Last year the Librarian of Congress warned that texting was responsible for a drastic decline in American sentences, but that opinion wasn't backed up by any scientific evidence. Now, a team of Australian psychologists has come a step closer to proving that mobile phones are destroying our ability to think. The researchers show that children who use mobile phones respond to higher-level cognitive tasks faster, but less accurately, than those who don't.
94% of Australians use cell phones, and the cognitive psychologists were testing for the negative effects of exposure to mobile phone radiation, especially among children, whose brains are still developing. In addition to fears that cell phones cause cancer, one earlier study found that school-age children who had been exposed to mobile phones as infants or in utero were almost twice as likely to be hyperactive or disruptive as those whose parents used land lines.
The good news is that radio waves from mobile phones won't fry young brains or turn kids into delinquents. The bad news is, cell phones actually make children dumb (M. J. Abramson, G. P. Benke, C. Dimitriadis, I. O. Inyang, M. R. Sim, R. S. Wolfe, and R. J. Croft, "Mobile telephone use is associated with changes in cognitive function in young adolescents" Bioelectromagnetics 30.6 [early view, August, 2009]).

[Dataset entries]

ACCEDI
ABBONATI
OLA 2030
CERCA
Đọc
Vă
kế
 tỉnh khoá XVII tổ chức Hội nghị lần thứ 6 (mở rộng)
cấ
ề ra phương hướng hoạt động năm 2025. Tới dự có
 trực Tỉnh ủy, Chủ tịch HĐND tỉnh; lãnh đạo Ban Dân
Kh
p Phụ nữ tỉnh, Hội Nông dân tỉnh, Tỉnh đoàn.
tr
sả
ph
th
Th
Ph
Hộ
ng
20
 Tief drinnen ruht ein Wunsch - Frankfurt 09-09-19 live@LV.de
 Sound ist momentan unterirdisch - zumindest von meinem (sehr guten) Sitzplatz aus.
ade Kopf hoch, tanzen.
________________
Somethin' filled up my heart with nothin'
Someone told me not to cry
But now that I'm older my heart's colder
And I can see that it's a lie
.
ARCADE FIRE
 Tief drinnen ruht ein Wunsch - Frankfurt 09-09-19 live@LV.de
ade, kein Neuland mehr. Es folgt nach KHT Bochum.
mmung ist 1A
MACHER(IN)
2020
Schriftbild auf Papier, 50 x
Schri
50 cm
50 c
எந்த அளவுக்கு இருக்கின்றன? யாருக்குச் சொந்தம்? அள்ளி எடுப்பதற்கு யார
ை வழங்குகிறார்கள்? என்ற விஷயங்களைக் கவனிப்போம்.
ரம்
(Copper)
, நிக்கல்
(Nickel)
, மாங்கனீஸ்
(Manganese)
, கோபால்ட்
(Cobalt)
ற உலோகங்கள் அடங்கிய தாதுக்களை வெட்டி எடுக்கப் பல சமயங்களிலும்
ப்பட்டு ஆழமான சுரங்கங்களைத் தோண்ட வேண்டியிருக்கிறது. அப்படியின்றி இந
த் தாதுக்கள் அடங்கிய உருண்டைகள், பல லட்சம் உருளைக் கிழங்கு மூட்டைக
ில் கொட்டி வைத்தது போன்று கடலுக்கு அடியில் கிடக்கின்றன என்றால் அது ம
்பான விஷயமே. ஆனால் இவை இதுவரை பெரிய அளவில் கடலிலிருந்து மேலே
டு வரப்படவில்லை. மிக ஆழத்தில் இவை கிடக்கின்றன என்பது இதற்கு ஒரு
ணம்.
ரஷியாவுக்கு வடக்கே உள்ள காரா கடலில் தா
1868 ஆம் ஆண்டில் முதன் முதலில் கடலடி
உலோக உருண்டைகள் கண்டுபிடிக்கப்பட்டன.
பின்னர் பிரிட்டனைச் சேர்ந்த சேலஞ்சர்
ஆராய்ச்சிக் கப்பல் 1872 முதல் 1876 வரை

EXERCISE A: Reproduce word for word the part of the mobile phone passage that opens with the words containing "94% of Australians" and closes with "used land lines.".
EXERCISE B: In two sentences, summarize the passage on mobile phones and children's thinking.
EXERCISE C: Resume the passage on mobile phones and children's thinking, starting right after its final sentence.

EXERCISE RESULT A:
94% of Australians use cell phones, and the cognitive psychologists were testing for the negative effects of exposure to mobile phone radiation, especially among children, whose brains are still developing. In addition to fears that cell phones cause cancer, one earlier study found that school-age children who had been exposed to mobile phones as infants or in utero were almost twice as likely to be hyperactive or disruptive as those whose parents used land lines.

EXERCISE RESULT B: A team of Australian psychologists tested for harm from mobile phone radiation, especially in children, and found that children who use mobile phones respond to higher-level cognitive tasks faster but less accurately than those who don't. According to the passage, the radio waves won't fry young brains or turn kids into delinquents, but cell phones do make children dumb.

EXERCISE RESULT C:
Of the 317 seventh-graders who participated in the Australian study, 77% owned their own mobile phone and almost all the rest had used one. The children reported an average of eight calls and eight text messages a week, with heavy users logging as many as fifteen. Even though these figures seem low -- what 13-year-old would acknowledge receiving so few texts? -- those who used cell phones more responded to a battery of cognitive tests much faster, and much less accurately, than those who seldom called or texted, or those who didn't use mobiles at all.
Specifically, the psychologists found that as mobile phone use increased, children learned to perform tasks more quickly, but their ability to remember things declined: "The accuracy of working memory was poorer, reaction time for a simple learning task shorter, associative learning response time shorter and accuracy poorer." Findings were the same whether children called or texted, and since texting involves very little exposure to radiation, this suggests that it's the act of phoning, not the radiation, that accounts for decreased cognitive ability.
The researchers went so far as to suggest that mobile phone use also correlates with impulsivity, and that cell phone utilities like 'predictive texting' actually condition children to favor speed over accuracy. (For other research on texting, click here and here; for the impact of texting on literature, click here; for its impact on politics, click here; for its impact on language development, click here).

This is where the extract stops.